Detecting the overlapping and hierarchical community structure of complex networks
Many networks in nature, society and technology are characterized by a mesoscopic level of organization, with groups of nodes forming tightly connected units, called communities or modules, that are only weakly linked to each other. Uncovering this community structure is one of the most important problems in the field of complex networks. Networks often show a hierarchical organization, with communities embedded within other communities; moreover, nodes can be shared between different communities. Here we present the first algorithm that finds both overlapping communities and the hierarchical structure. The method is based on the local optimization of a fitness function. Community structure is revealed by peaks in the fitness histogram. The resolution can be tuned by a parameter enabling to investigate different hierarchical levels of organization. Tests on real and artificial networks give excellent results.
💡 Research Summary
The paper introduces a novel algorithm that simultaneously detects overlapping communities and hierarchical organization in complex networks, addressing two major challenges that have traditionally been tackled separately. The authors begin by highlighting the prevalence of mesoscopic modular structures in natural, social, and technological systems and note that existing methods either focus on overlapping detection (e.g., clique percolation) or on hierarchical clustering (e.g., dendrograms based on modularity), but rarely both.

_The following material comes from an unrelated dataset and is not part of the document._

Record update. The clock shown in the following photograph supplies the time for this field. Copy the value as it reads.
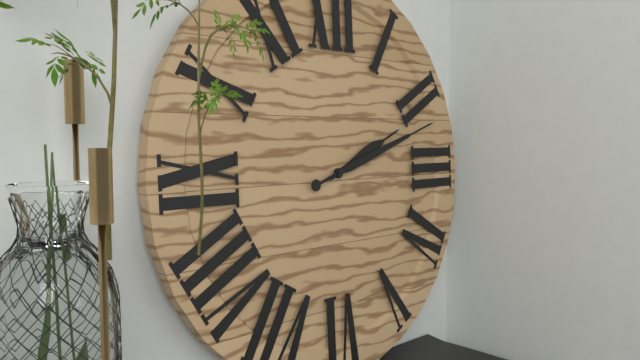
2:12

The core of the method is a locally defined “fitness” function for a candidate subgraph G:
f_G = k_in · (k_in + k_out)^α
where k_in is twice the number of internal links (the internal degree) and k_out is the sum of external links of the nodes in G. The parameter α > 0 controls the resolution: large α favors small, dense groups; small α yields larger, looser modules. By maximizing this fitness locally, the algorithm discovers a “natural community” around a seed node.
Algorithmic steps:
- Choose an unassigned node A as a seed.
- Initialise G = {A}.
- Repeatedly examine all neighbours of G not yet in G, compute the change in fitness if each were added, and insert the neighbour that gives the greatest positive increase.
- After each insertion, recompute the node‑wise fitness (the marginal contribution of each node to f_G). Nodes with negative contribution are removed from G.

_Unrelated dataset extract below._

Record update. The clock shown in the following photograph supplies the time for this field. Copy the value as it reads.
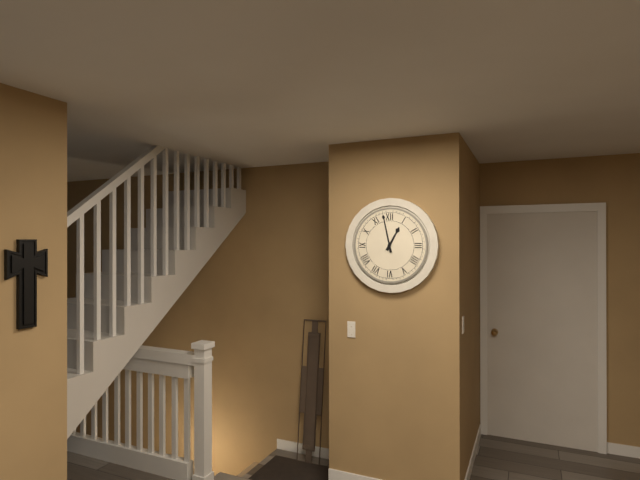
12:58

- Continue until no external neighbour can improve the fitness. The resulting G is stored as a community.
- Pick another unassigned node and repeat until every node belongs to at least one community.
Because nodes already belonging to other communities are not excluded during step 3, the method naturally produces overlapping communities. The resolution parameter α is varied across a range (typically 0.1–3). For each α the algorithm yields a cover (a set of communities). The authors then construct a histogram of the average fitness values of the covers; pronounced peaks correspond to “stable” covers that persist over a wide α interval. Stability is quantified by the height and width of these peaks, providing a principled way to rank and select meaningful partitions.
Hierarchical relationships are defined in terms of covers: a cover C′ is higher in the hierarchy than C″ if every community in C″ is fully or partially contained in a single community of C′. This definition accommodates overlapping nodes, allowing a consistent hierarchy of overlapping modules.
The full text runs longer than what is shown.